Here is a scientific view on Santa for the evidence based fans!


Commenting area

  1. Hi and thanks!

    Yes this is the year I move on from AA. Its been good to have the support of others who wish to give up drinking, but in honesty that is about all I got from it. I have read and re-read the steps and frankly some of them help a bit and some of it doesnt help at all. I have had four sponsors and whilst I didnt drink they all seemed like pyramid selling to me – spouting what they were lemming like enough to spout. I have done three meetings a week, service and put up with people telling me to get on my knees and pray. I have been told that if I “want what they have got” then I should read chapter 5 of the big book and stop asking questions. The last meeting I went to a week before Christmas had an “old timer” (35 years “sobriety” – clearly AA doesn’t work if you need to keep going for 35 years and be as bonkers as this guy) tell me that unless I did it the big book way – his way – then I should not come back….so I wont bother!
    I have had three years now not drinking from a previous chronic addiction of a bottle of spirits a day. As I say, being with others helped, but time to move on. Thank you AA for what you did but I cant cope with more tub thumping big book fundamentalism any more!
    Great stuff on here and I am glad I have the strength these days to go through the festive period and simply choose to not take alcohol. This has been a tough journey and I only wish this type of site was available to me three years ago…..but hey, glad it is now and its time for me to move on and look forward to reading all the things here during 2015. Well done to this site and very best wishes to all who face up to sorting out life without addiction. My advice is to use the method that works for you and keep open minded about everything and wiht that, I wish you all very well for 2015.

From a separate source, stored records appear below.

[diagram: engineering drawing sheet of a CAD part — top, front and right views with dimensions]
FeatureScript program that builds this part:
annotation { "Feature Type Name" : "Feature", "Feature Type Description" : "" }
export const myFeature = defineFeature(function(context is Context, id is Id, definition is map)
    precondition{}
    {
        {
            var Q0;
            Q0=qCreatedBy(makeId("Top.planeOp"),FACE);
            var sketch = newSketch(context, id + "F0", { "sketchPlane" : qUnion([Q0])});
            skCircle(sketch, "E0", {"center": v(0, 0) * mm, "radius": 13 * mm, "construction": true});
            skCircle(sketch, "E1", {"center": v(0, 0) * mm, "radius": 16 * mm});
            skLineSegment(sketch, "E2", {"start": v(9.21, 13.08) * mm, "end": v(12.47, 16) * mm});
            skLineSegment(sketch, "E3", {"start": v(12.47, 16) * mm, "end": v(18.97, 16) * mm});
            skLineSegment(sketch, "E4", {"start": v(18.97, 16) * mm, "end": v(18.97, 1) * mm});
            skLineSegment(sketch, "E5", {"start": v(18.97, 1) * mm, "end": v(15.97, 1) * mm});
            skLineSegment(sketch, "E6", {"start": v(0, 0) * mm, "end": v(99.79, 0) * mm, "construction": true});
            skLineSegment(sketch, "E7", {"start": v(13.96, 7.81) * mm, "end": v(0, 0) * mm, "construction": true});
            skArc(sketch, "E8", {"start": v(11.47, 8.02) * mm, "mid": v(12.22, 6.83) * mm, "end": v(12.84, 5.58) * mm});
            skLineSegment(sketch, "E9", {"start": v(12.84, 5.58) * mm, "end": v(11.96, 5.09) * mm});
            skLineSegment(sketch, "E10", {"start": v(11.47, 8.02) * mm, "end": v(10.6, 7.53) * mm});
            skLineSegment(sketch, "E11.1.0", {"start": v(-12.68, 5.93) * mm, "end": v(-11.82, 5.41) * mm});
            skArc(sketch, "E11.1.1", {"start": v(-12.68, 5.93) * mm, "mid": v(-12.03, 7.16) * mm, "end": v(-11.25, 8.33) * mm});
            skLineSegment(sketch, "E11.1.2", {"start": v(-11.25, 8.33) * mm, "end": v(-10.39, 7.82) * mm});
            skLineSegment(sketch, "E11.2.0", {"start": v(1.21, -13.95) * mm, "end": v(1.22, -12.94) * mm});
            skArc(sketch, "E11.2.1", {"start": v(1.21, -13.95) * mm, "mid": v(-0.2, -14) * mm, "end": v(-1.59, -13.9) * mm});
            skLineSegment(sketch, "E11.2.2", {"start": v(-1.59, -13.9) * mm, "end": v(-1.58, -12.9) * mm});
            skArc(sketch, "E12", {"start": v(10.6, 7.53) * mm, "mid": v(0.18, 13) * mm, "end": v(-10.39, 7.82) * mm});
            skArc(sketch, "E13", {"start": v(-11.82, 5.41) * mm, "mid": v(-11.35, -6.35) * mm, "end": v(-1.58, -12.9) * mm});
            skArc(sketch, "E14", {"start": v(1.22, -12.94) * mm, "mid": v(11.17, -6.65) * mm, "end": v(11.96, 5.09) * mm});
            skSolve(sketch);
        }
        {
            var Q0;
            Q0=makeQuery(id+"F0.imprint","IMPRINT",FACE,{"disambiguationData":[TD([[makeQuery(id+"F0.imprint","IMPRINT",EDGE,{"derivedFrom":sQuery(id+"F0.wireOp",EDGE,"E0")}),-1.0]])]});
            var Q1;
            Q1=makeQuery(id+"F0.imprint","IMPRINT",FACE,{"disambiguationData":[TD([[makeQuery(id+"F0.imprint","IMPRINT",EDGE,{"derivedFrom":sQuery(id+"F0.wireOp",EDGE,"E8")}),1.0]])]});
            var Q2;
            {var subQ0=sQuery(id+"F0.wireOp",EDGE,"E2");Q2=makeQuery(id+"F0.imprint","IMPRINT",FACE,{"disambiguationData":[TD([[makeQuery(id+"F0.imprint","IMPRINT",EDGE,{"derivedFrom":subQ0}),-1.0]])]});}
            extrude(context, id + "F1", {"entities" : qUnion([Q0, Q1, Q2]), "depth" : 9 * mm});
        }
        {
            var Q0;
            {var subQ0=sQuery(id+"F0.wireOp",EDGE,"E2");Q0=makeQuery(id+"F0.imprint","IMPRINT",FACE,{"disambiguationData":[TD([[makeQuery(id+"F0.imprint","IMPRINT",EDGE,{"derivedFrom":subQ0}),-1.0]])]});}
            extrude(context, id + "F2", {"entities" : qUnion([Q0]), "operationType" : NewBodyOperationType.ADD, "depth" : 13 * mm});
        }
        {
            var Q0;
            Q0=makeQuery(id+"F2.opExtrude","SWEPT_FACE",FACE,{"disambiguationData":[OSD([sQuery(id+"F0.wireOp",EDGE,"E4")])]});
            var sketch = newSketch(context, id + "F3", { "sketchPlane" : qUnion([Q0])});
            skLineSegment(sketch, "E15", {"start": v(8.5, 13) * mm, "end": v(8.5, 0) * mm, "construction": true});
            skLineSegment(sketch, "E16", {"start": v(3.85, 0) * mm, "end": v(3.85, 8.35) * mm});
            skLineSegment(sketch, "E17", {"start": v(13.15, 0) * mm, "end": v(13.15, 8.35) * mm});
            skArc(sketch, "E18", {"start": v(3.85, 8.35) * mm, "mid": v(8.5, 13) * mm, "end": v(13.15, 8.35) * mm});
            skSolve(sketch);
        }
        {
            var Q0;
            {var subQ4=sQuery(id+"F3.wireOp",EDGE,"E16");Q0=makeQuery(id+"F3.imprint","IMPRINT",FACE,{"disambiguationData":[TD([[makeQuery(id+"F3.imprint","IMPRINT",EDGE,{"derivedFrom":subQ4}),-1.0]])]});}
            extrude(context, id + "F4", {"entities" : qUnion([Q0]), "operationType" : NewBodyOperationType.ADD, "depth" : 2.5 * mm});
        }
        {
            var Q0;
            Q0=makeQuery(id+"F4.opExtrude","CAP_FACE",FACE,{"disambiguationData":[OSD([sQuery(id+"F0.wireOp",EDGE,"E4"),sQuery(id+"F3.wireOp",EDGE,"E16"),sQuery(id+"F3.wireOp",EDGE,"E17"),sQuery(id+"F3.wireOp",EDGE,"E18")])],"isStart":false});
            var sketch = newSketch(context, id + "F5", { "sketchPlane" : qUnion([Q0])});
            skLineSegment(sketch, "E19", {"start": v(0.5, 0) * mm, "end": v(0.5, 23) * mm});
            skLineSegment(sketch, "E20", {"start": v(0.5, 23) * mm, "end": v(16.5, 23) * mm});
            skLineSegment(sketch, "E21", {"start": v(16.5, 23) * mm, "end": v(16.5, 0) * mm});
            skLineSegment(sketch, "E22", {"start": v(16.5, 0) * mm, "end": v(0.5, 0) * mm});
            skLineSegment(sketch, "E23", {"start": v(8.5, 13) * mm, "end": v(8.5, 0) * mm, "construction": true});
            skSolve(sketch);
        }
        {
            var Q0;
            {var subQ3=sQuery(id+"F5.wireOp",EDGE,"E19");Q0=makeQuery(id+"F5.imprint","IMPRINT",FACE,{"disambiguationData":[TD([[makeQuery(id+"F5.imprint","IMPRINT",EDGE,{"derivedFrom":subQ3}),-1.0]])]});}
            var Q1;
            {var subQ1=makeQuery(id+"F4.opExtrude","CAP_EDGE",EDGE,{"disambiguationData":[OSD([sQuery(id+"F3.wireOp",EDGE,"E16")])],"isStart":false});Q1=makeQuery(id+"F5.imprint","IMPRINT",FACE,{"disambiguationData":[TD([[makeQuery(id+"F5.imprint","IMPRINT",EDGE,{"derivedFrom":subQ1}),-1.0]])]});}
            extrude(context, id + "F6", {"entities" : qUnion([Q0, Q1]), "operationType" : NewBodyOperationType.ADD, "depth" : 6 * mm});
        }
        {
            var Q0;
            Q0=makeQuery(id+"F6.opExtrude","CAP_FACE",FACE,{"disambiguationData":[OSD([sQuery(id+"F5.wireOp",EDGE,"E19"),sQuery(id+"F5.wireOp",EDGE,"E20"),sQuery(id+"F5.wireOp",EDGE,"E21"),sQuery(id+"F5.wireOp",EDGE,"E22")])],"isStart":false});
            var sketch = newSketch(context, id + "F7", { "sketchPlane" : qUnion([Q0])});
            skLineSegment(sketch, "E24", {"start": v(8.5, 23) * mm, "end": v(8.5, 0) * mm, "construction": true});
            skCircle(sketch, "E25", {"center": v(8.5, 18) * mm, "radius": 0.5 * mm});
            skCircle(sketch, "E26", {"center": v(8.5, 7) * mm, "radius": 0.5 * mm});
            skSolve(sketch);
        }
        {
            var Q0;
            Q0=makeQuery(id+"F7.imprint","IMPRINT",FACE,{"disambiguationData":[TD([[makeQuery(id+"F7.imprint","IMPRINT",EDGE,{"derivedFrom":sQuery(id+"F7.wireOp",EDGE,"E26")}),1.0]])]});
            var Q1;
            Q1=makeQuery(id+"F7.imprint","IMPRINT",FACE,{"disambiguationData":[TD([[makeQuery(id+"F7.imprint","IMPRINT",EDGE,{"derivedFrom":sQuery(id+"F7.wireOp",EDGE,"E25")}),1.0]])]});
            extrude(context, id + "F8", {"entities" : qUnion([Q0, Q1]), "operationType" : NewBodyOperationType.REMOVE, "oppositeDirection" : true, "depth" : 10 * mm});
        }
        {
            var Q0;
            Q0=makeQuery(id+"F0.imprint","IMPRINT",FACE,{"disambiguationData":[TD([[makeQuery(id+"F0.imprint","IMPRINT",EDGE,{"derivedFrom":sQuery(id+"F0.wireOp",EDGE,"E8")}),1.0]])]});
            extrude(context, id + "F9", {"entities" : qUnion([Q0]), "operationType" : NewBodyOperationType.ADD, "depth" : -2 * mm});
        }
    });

    • Thanks for your comment, i agree that the big book thumping and blind belief in chapter 5 can really get on your nerves after a while. I am not religious at all so was not fully taken in by some of the stuff that is repeated parrot fashion day after day, meeting after meetiung. I still think AA has a use in the recovery world, despite being out of date, because of the number of meetings that it provides which give people some place to go. A few people are badly affected by it, and they often come from a religious background and actually seem to sit in meetings waiting for a miracle which sadly does not happen.
      I think it is a good idea to at least look at other recovery solutions, as they may contain things that are helpful, and keep an open mind about recovery. I think quite a few people simply move oin from AA after a few years when they have got some sober time and life has settled down. If they have been fully engaged in recovery and have changed things and dealt with underlying issues then they can grow with some independance.
      Good luck in the future and I’m glad you found this site helpful.